NOTE: I provided the link to her posts above. Skip to the beginning. You really can’t appreciate unless you read through the process as she goes through it.

5 Comments

  • Can sympathize to a small degree. Went through close to two years of scattered rejections between publishers and agents before deciding to go on my own.

    All I can say is good luck to you and hopefully it doesn’t take multiple years for you to land a publisher.

  • Perhaps I will wait until I land an agent to read these posts.
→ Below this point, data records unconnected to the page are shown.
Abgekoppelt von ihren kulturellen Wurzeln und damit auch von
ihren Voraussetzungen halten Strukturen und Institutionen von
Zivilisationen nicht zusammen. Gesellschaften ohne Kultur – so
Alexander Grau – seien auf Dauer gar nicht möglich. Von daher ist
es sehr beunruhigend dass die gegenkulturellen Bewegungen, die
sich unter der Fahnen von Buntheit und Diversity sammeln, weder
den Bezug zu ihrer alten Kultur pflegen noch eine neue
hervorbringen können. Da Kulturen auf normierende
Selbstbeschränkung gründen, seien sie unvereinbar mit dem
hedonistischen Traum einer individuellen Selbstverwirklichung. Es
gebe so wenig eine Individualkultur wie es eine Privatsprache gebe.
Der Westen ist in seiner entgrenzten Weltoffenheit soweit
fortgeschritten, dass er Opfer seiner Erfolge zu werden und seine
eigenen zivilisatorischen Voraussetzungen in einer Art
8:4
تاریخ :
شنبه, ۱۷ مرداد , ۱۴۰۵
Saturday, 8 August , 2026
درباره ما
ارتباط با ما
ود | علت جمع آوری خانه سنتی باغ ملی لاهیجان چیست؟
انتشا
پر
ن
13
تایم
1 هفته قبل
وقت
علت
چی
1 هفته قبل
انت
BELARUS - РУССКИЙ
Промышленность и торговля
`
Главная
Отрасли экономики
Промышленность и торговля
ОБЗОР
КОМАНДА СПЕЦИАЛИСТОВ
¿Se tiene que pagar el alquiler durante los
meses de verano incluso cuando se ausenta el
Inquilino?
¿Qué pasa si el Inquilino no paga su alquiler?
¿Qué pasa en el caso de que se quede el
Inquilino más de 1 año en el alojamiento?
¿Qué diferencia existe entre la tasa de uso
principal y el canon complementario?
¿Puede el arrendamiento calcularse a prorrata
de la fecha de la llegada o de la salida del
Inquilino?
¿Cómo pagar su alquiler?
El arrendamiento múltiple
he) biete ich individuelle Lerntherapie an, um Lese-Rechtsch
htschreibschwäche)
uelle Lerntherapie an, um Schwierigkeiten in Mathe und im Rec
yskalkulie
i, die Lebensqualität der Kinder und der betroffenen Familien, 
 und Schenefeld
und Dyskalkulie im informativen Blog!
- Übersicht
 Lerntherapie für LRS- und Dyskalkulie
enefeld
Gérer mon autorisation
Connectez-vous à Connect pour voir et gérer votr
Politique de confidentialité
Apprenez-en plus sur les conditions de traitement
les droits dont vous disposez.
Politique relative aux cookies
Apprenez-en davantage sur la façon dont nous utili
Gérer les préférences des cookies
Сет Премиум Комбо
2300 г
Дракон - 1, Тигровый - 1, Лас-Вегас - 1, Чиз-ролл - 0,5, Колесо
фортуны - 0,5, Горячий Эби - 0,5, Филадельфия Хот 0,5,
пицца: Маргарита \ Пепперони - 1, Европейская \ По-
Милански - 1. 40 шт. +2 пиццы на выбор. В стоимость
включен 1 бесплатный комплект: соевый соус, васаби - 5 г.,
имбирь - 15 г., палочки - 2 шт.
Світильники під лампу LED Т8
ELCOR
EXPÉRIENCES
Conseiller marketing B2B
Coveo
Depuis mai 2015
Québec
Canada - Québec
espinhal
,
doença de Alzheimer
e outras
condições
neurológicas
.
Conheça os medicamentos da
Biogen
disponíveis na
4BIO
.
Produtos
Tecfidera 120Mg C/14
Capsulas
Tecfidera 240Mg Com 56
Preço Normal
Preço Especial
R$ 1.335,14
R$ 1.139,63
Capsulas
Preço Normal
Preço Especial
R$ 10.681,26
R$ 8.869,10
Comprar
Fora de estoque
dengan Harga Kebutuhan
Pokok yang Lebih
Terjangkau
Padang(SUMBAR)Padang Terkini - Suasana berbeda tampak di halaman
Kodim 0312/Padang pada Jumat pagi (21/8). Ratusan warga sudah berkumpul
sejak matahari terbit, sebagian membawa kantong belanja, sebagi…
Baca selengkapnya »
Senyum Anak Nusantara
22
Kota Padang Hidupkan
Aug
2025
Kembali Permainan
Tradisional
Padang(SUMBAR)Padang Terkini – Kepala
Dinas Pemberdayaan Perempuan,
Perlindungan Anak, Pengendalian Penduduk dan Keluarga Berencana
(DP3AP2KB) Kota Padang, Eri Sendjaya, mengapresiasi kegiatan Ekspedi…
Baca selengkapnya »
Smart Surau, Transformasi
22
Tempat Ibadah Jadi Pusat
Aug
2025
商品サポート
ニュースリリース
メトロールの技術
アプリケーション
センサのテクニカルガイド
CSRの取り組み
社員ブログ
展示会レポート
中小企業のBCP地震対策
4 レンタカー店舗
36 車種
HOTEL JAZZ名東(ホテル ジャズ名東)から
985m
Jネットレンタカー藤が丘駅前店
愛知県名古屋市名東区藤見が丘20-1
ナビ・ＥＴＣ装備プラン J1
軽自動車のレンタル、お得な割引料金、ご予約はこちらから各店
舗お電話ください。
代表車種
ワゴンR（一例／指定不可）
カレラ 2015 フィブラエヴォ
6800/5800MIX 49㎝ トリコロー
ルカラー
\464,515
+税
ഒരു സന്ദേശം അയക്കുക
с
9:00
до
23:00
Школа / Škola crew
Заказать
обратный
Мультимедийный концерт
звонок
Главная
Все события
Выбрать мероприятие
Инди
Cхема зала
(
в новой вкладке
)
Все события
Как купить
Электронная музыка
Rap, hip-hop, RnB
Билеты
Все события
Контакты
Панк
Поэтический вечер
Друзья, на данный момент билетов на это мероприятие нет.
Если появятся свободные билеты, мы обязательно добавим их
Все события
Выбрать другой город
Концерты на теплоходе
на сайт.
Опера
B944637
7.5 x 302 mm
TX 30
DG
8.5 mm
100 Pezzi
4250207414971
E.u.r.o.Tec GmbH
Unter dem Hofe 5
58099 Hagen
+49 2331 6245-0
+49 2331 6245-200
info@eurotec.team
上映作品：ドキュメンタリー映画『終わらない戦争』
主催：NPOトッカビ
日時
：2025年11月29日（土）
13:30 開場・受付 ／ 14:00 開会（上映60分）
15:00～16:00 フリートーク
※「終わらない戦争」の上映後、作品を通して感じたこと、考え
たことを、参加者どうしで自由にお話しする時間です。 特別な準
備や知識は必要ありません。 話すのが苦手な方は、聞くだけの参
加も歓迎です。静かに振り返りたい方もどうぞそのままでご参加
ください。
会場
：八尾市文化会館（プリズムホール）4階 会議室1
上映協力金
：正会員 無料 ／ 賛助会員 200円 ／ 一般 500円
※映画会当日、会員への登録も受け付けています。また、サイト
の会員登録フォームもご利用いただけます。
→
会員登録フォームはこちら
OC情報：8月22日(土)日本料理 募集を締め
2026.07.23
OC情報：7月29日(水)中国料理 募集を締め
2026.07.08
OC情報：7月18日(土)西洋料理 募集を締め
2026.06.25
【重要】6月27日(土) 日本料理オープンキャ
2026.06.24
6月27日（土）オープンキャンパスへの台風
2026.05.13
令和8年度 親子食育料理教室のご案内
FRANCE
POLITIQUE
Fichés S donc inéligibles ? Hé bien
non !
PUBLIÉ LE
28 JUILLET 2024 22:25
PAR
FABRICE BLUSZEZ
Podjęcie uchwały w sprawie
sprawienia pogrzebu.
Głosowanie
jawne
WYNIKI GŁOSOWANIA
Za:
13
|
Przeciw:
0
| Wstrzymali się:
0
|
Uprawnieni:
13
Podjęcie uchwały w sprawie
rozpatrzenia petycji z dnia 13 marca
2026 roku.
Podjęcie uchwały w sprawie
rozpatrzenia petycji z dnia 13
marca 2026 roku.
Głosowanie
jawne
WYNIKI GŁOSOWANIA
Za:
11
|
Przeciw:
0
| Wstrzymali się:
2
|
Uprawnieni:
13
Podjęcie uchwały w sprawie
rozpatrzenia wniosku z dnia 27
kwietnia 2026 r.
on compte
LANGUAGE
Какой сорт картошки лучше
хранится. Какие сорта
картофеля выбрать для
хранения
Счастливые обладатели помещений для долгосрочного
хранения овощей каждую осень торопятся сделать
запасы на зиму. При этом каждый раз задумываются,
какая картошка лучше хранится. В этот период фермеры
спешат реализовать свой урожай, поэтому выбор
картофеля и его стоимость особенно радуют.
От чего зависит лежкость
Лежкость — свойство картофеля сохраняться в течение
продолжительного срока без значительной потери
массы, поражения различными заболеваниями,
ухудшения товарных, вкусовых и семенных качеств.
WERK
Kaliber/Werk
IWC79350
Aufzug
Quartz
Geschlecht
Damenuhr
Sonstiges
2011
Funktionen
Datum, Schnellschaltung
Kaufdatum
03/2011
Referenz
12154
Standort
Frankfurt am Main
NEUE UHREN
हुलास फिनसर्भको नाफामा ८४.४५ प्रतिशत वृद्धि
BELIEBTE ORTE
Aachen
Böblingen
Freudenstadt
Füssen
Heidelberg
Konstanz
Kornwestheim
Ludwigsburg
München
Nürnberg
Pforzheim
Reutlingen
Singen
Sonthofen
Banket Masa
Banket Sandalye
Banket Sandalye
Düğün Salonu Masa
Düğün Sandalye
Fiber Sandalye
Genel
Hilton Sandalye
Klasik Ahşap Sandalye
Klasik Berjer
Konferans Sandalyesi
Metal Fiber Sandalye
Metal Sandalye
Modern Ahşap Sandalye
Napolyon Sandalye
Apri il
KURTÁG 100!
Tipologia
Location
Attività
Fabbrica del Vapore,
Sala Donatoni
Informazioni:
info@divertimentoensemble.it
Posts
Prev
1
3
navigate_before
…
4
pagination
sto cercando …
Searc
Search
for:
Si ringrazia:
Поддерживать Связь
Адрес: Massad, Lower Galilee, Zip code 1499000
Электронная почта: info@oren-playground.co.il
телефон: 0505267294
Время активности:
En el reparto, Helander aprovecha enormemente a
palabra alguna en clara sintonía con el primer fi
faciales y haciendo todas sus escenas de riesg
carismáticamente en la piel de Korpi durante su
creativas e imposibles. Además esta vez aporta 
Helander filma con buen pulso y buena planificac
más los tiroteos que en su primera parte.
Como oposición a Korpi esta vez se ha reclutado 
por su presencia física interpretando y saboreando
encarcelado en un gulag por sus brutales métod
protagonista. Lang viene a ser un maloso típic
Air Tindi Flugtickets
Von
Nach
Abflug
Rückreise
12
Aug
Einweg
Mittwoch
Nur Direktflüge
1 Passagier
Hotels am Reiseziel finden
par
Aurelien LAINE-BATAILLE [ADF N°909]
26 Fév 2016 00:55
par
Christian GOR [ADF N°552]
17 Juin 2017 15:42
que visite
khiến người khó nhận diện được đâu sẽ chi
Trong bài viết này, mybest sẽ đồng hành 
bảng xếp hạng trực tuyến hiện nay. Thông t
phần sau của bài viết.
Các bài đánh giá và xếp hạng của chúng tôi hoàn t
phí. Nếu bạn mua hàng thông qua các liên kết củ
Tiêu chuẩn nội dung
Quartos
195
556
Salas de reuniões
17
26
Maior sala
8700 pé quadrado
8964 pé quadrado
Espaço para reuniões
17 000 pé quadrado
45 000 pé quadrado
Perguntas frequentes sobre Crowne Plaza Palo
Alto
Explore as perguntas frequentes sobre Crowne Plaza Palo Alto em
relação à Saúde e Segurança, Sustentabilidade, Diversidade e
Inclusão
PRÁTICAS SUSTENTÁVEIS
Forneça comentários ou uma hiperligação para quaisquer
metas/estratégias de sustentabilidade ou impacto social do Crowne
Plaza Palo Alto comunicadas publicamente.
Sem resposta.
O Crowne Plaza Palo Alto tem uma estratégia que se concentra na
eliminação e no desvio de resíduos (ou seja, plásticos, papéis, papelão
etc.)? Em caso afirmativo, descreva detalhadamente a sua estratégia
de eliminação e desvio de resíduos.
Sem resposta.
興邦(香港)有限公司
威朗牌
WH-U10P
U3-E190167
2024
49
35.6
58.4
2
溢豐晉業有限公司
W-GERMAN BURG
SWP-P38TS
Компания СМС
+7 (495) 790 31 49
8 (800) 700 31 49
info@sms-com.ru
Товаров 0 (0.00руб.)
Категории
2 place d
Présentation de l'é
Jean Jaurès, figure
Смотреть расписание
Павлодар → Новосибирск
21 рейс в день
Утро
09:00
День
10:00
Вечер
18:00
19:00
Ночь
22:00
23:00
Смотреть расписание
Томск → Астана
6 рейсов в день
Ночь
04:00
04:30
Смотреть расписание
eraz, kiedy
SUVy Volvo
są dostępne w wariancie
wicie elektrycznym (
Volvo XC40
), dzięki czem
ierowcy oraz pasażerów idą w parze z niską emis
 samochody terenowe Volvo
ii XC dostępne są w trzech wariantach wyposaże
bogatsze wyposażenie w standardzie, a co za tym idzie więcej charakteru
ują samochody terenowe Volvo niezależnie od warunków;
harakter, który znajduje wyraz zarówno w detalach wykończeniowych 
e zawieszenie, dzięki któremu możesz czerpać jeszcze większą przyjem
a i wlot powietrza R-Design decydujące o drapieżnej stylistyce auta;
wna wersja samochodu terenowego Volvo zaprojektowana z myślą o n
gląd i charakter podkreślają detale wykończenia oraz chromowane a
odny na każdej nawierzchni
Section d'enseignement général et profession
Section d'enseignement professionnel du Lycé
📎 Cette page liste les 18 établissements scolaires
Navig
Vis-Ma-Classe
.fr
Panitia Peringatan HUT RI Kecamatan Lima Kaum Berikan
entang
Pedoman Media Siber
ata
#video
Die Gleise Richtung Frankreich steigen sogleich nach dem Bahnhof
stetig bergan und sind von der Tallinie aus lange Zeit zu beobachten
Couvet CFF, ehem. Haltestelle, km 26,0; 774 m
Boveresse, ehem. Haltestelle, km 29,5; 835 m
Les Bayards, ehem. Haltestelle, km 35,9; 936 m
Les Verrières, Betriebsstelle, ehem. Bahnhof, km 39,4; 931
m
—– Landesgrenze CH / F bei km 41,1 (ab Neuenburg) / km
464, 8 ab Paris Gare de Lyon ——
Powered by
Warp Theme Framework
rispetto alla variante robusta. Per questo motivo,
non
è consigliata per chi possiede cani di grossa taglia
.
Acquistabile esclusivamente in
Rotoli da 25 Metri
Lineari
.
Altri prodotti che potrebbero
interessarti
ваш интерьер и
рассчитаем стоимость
For me, I daydream about “the call” from an agent, not “the actual call.” But I will be glad to have her perspective when I do get there!

  • This is such a great post, CM…Mandy is an amazing example of just how much perseverance and dedication writing takes. I’ll be honest…I’m not sure I would have kept going the way she did every time she got a knock. In fact, I am 99% sure I wouldn’t have kept going. Mandy’s story should provide inspiration to anyone still looking for representation or publication. If you want it bad enough, it will come.

  • I do the same thing. I even have moments where I picture myself on Oprah! (did i just say that?) You have come so far – you have a top agent! You’ll get a top editor. Hang tough! I can feel the anxiety sometimes though. I am just now starting ot look for agents. so I’m several months behind you. ugh! :)
    shelli
    http://faeriality.blogspot.com/

  • AWW! Chandler! I didn’t see this earlier, but wow, thanks so much for all the kind words.

    One of the things that you said that resonated with me is: But sustaining that level of hope and that level of desire requires energy

    And that’s so very true. I really enjoyed obsessing, but when it became tiring, i mentally took a break—even though I knew I would never, ever quit. It’s easy to be totally consumed by wanting to sell, but its a healthy thing to balance it with other things. And then when you hear little tidbits of good news, like someone is getting 2nd reads or is taking it to the ed board, then its back to full on obsessing again. :-) .

    Good luck Chandler! Hope to hear some good news soon!